I think the reason this bothers me is because it somehow paints the unmarried relationship as less important, less tangible. Now, let me be the first to say that I think marriage is a wonderful, beautiful thing, and it SHOULD be celebrated. But why is it that just because we signed the piece of paper, we now are officially a couple? What about the previous 7 1/2 years, in which we were committed, monogamous, and completely in love? Do those years and milestones not count for anything? Why is everything measured solely from the date of marriage? It seems as though that would invalidate the many tangible and real experiences leading up to one's wedding.

And what about those who choose, of their own volition, to abstain from the legal aspect of marriage (such as Kurt Russell and Goldie Hawn, or Tim Robbins and Susan Sarandon) while still living out the ideal of marriage in every other way? It also seems to be a slap in the face for the many homosexual couples across the nation, who, as much as they would desire it, can't get married. We're saying, "Sorry, guys (and girls), it's only the LEGAL marriages that count. Your relationship? Well, sorry, but that's not real."

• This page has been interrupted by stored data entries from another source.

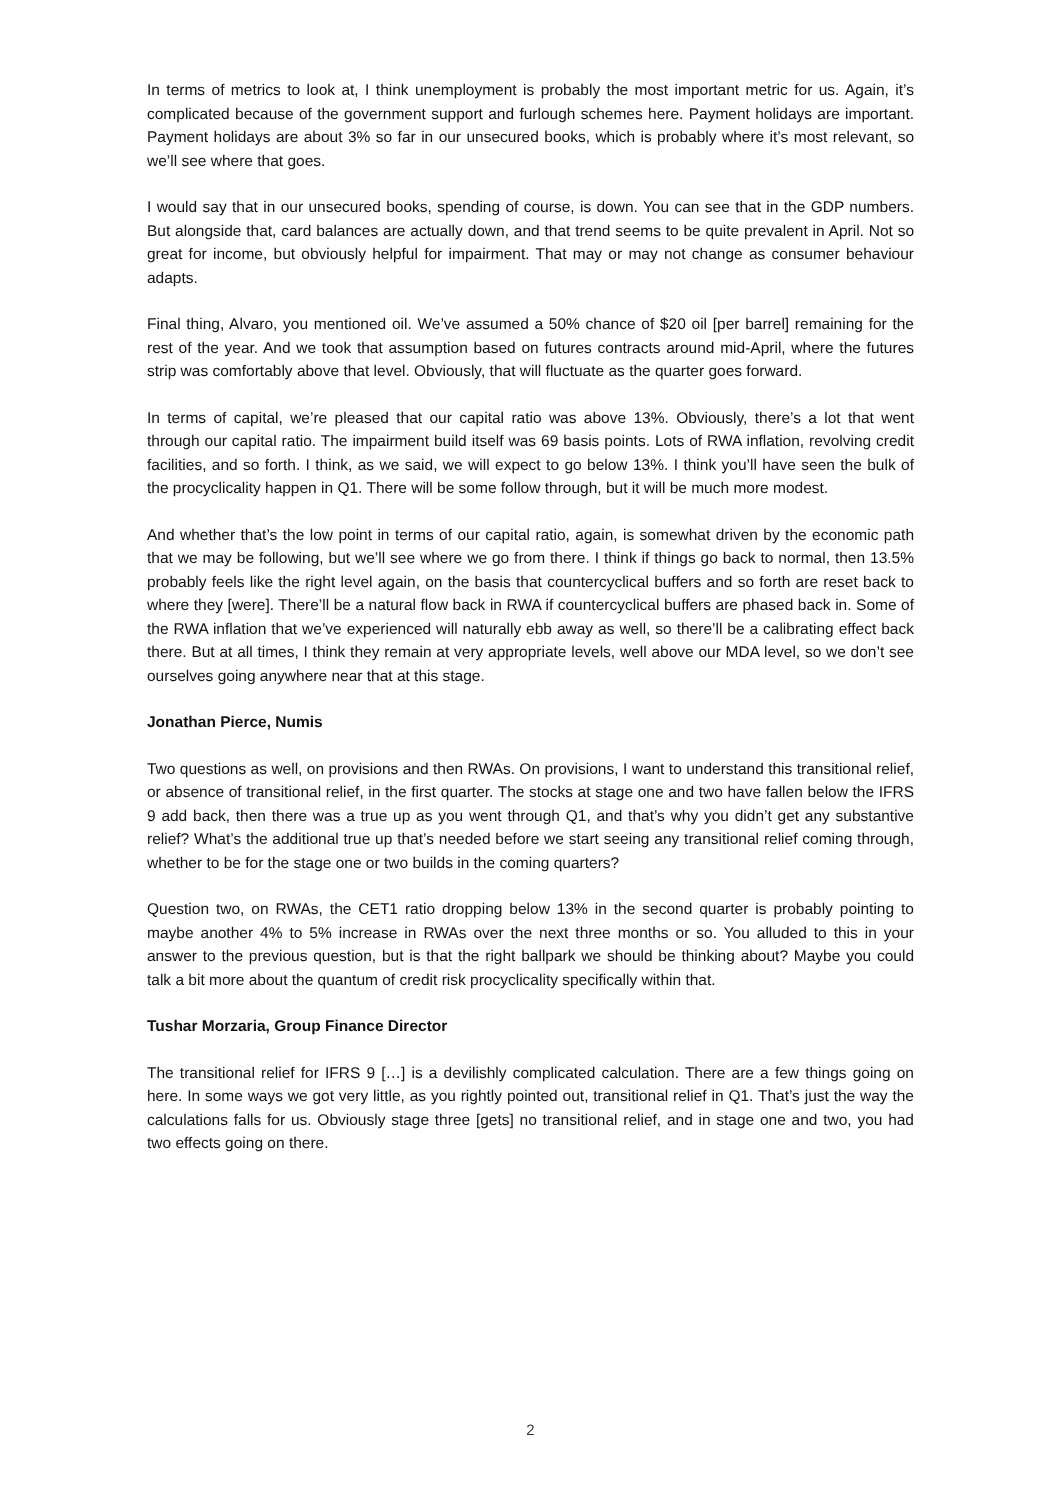In terms of metrics to look at, I think unemployment is probably the most important metric for us. Again, it’s complicated because of the government support and furlough schemes here. Payment holidays are important. Payment holidays are about 3% so far in our unsecured books, which is probably where it’s most relevant, so we’ll see where that goes.
I would say that in our unsecured books, spending of course, is down. You can see that in the GDP numbers. But alongside that, card balances are actually down, and that trend seems to be quite prevalent in April. Not so great for income, but obviously helpful for impairment. That may or may not change as consumer behaviour adapts.
Final thing, Alvaro, you mentioned oil. We’ve assumed a 50% chance of $20 oil [per barrel] remaining for the rest of the year. And we took that assumption based on futures contracts around mid-April, where the futures strip was comfortably above that level. Obviously, that will fluctuate as the quarter goes forward.
In terms of capital, we’re pleased that our capital ratio was above 13%. Obviously, there’s a lot that went through our capital ratio. The impairment build itself was 69 basis points. Lots of RWA inflation, revolving credit facilities, and so forth. I think, as we said, we will expect to go below 13%. I think you’ll have seen the bulk of the procyclicality happen in Q1. There will be some follow through, but it will be much more modest.
And whether that’s the low point in terms of our capital ratio, again, is somewhat driven by the economic path that we may be following, but we’ll see where we go from there. I think if things go back to normal, then 13.5% probably feels like the right level again, on the basis that countercyclical buffers and so forth are reset back to where they [were]. There’ll be a natural flow back in RWA if countercyclical buffers are phased back in. Some of the RWA inflation that we’ve experienced will naturally ebb away as well, so there’ll be a calibrating effect back there. But at all times, I think they remain at very appropriate levels, well above our MDA level, so we don’t see ourselves going anywhere near that at this stage.
Jonathan Pierce, Numis
Two questions as well, on provisions and then RWAs. On provisions, I want to understand this transitional relief, or absence of transitional relief, in the first quarter. The stocks at stage one and two have fallen below the IFRS 9 add back, then there was a true up as you went through Q1, and that’s why you didn’t get any substantive relief? What’s the additional true up that’s needed before we start seeing any transitional relief coming through, whether to be for the stage one or two builds in the coming quarters?
Question two, on RWAs, the CET1 ratio dropping below 13% in the second quarter is probably pointing to maybe another 4% to 5% increase in RWAs over the next three months or so. You alluded to this in your answer to the previous question, but is that the right ballpark we should be thinking about? Maybe you could talk a bit more about the quantum of credit risk procyclicality specifically within that.
Tushar Morzaria, Group Finance Director
The transitional relief for IFRS 9 […] is a devilishly complicated calculation. There are a few things going on here. In some ways we got very little, as you rightly pointed out, transitional relief in Q1. That’s just the way the calculations falls for us. Obviously stage three [gets] no transitional relief, and in stage one and two, you had two effects going on there.
2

Even when we were looking for wedding invitations and the like, it bothered me. There was this one GORGEOUS invitation, but I was irked by the wording of (something along these lines), "From this day forward, I promise to love you, honor you, and forsake all others." Now, I don't have a problem with the loving, honoring, and forsaking all others part (indeed, that's what we put in our vows), but I do have an issue with the first part of the sentence. So it's only from the wedding day forward that you need to love, honor, and be faithful to your partner? The many months or years before the wedding somehow don't count, because, what, you don't have the piece of paper? You can go ahead and treat the relationship as somehow "less real" because you haven't had the big wedding and reception yet? (This is also my main issue with bachelor parties, or "the groom's last night as a single guy," as some men like to claim. No, his last night as a single guy was the night before he met his future wife. It's most definitely NOT the night or two before his wedding, and it's most certainly not an excuse to have naked women dancing lasciviously all over him. But I digress). Dan and I were as in love and as committed to one another from the time we met in 2000 as we were on our wedding day earlier this year (and, indeed, still are). All a wedding does is make the relationship legal; it shouldn't make it any more valid or committed. If it does, then you probably shouldn't be getting married.

Some may say I'm reading too much into this (and that could be a definite possibility), but it just sort of rubbed me the wrong way. Not too much, of course, and yes, I still ended up getting Dan a cute ornament. It's a snowflake that says, in silver writing, "Our first Christmas together 2007." We'll hang it every year on the tree, and when our kids ask about it, we'll say that was the first year we were legally married, but we'd been married in our hearts from the moment we met.